*** DOCUMENT EXTRACT Section Begins ***

Cylinder Head Removal and Replacement  (in process as of 7/14/03)

Overview
My 1989 560 SEC with around 180,000 miles was been plagued with the typical puffs of smoke on start up.  In an attempt to fix the problem, I replaced the valve stem seals a while ago, which cured the problem for a few months.  While doing the seal I noticed that the #4 exhaust valve guide was loose, I could actually turn the guide.
Finally I decided, it was time to pull the head and have them reconditioned.
Note: When I say puffs of smoke on start up, that was basically to only time I would see smoke and I wasn't consuming much oil.  I would  add maybe 1 quart between oil changes (3-4k miles).  If you are adding much more oil than that and see smoke while you're driving you're probably burning oil, which may suggest lower end (block) problems, which is not covered in this write up..  


Disclaimer
My car is a 1989 US 560 SEC with a 117.968 engine. The procedures that follow apply to this vehicle and engine, I’m not sure how they may differ across other W126 vehicles and 117 engines. This write up is meant to be used as a reference only and not the actual procedure.  Use the Mercedes 126 Engine Service Manual as the actual procedure.  Also this is a very involved procedure and should only be attempted by individuals with advanced auto mechanical skills with all the necessary tools.

Other related Jobs.
Timing Chain replacement. 
Upper Chain Guide Rails
Timing Chain Tensioner 
Cooling System (hoses, radiator, thermostat, etc)
Brake Booster Vacuum Hose

Special Tools
Required:
Accurate torque wrench (10-120nm)

*** DOCUMENT EXTRACT Section Ends ***
*** PROVIDED INFORMATION Section Begins ***

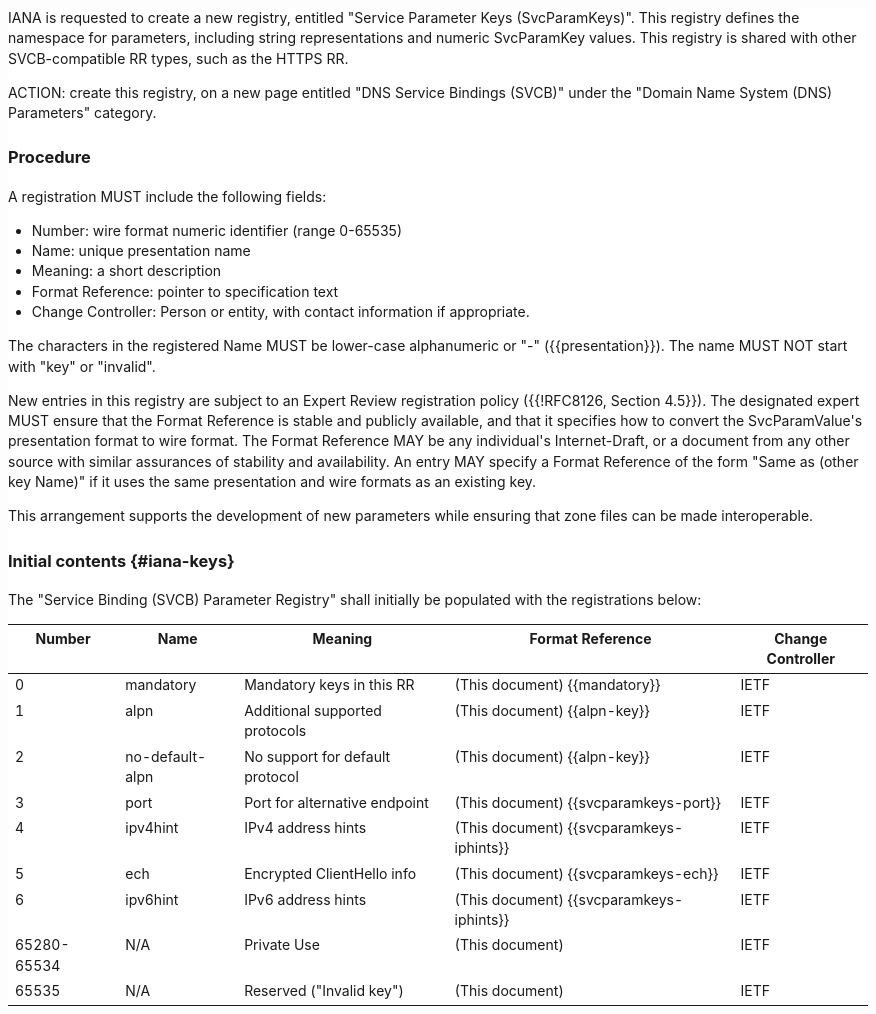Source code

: IANA is requested to create a new registry, entitled
"Service Parameter Keys (SvcParamKeys)".  This registry defines the namespace
for parameters, including string representations and numeric
SvcParamKey values.  This registry is shared with other SVCB-compatible
RR types, such as the HTTPS RR.

ACTION: create this registry, on a new page entitled
"DNS Service Bindings (SVCB)" under the "Domain Name System (DNS) Parameters"
category.

### Procedure

A registration MUST include the following fields:

* Number: wire format numeric identifier (range 0-65535)
* Name: unique presentation name
* Meaning: a short description
* Format Reference: pointer to specification text
* Change Controller: Person or entity, with contact information if appropriate.

The characters in the registered Name MUST be lower-case alphanumeric or "-"
({{presentation}}).  The name MUST NOT start with "key" or "invalid".

New entries in this registry are subject to an Expert Review registration
policy ({{!RFC8126, Section 4.5}}).  The designated expert MUST ensure that
the Format Reference is stable and publicly available, and that it specifies
how to convert the SvcParamValue's presentation format to wire format.  The
Format Reference MAY be any individual's Internet-Draft, or a document from
any other source with similar assurances of stability and availability.
An entry MAY specify a Format Reference of
the form "Same as (other key Name)" if it uses the same presentation and wire
formats as an existing key.

This arrangement supports the development of new parameters while ensuring that
zone files can be made interoperable.

### Initial contents {#iana-keys}

The "Service Binding (SVCB) Parameter Registry" shall initially
be populated with the registrations below:

| Number      | Name            | Meaning                         | Format Reference                         | Change Controller |
| ----------- | ------          | ----------------------          | ---------------------------------------- | ----------------- |
| 0           | mandatory       | Mandatory keys in this RR       | (This document) {{mandatory}}            | IETF              |
| 1           | alpn            | Additional supported protocols  | (This document) {{alpn-key}}             | IETF              |
| 2           | no-default-alpn | No support for default protocol | (This document) {{alpn-key}}             | IETF              |
| 3           | port            | Port for alternative endpoint   | (This document) {{svcparamkeys-port}}    | IETF              |
| 4           | ipv4hint        | IPv4 address hints              | (This document) {{svcparamkeys-iphints}} | IETF              |
| 5           | ech             | Encrypted ClientHello info      | (This document) {{svcparamkeys-ech}}     | IETF              |
| 6           | ipv6hint        | IPv6 address hints              | (This document) {{svcparamkeys-iphints}} | IETF              |
| 65280-65534 | N/A             | Private Use                     | (This document)                          | IETF              |
| 65535       | N/A             | Reserved ("Invalid key")        | (This document)                          | IETF              |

*** PROVIDED INFORMATION Section Ends ***

EXERCISES TO COMPLETE:
(A) List every job named under "Other related Jobs." in the cylinder head write-up.
(B) According to the cylinder head write-up, which valve guide was loose when the valve stem seals were replaced?
(C) Pick up the cylinder head write-up right after its last line, "Accurate torque wrench (10-120nm)", and keep writing.

OUTPUTS BY TASK:
(A)
- Timing Chain replacement
- Upper Chain Guide Rails
- Timing Chain Tensioner
- Cooling System (hoses, radiator, thermostat, etc)
- Brake Booster Vacuum Hose

(B) The #4 exhaust valve guide.

(C)
"U" body 8mm allen wrench
Box of sandwich size ziplock baggies & permanent marking pen.
MB V8 Valve spring compressor

Reference Info
Before and After Photos.

General Comments
Disassembly Note: This job involves removing hundreds items (parts, fasteners, etc).  To make reassembly much easier, use sandwich size ziplock baggies and laundry mark to bag and label all associated components as they are removed. Replace fasteners that can be screwed back on the removed component.   (i.e. removing the alternator,  replace the electrical connection nuts on the studs and bag and label the mounting hardware)   Also, it's a good idea to place a slip on paper in the bag with the component info.   Motor oil will remove ink from a baggie.  
Pay attention to, from where the screws/bolts are removed.  Even though a bolt has the same thread size, if the length is too long, it could damage something when tightened.  Read the manual closely, these kind of precautions are, in most cases, documented..

Procedure
Reference
MB Job 7.3-200 Removal and Installation of mixture control unit
I started by removing the air/fuel mixture unit.  I disconnected the fuel lines into the fuel distributor, being careful to catch the fuel in a rag as I cracked open the connections. Disconnect and remove all the throttle linkages.  Then remove all the lines to the fuel injectors.  Remove the idle slide valve with rubber hoses.  Unplug the connectors to both the EHA and throttle position sensor.  remove the four 10mm nuts that mount the air/fuel mixture unit to the intake manifold.  Loosen the clamp that secures the rubber air guide (bottom portion of the air/fuel mixture unit) and lift the air/fuel mixture unit off the throttle body (Fig-2). 
That's the way it should come off, but the rubber air guide was so hard that I could not lift it off the throttle body.  So I removed all the bolts around the perimeter of the air/fuel mixture unit and lifted off the top half.  Then I was able to wiggle the lower half back and forth until I could lift it off (Fig-1).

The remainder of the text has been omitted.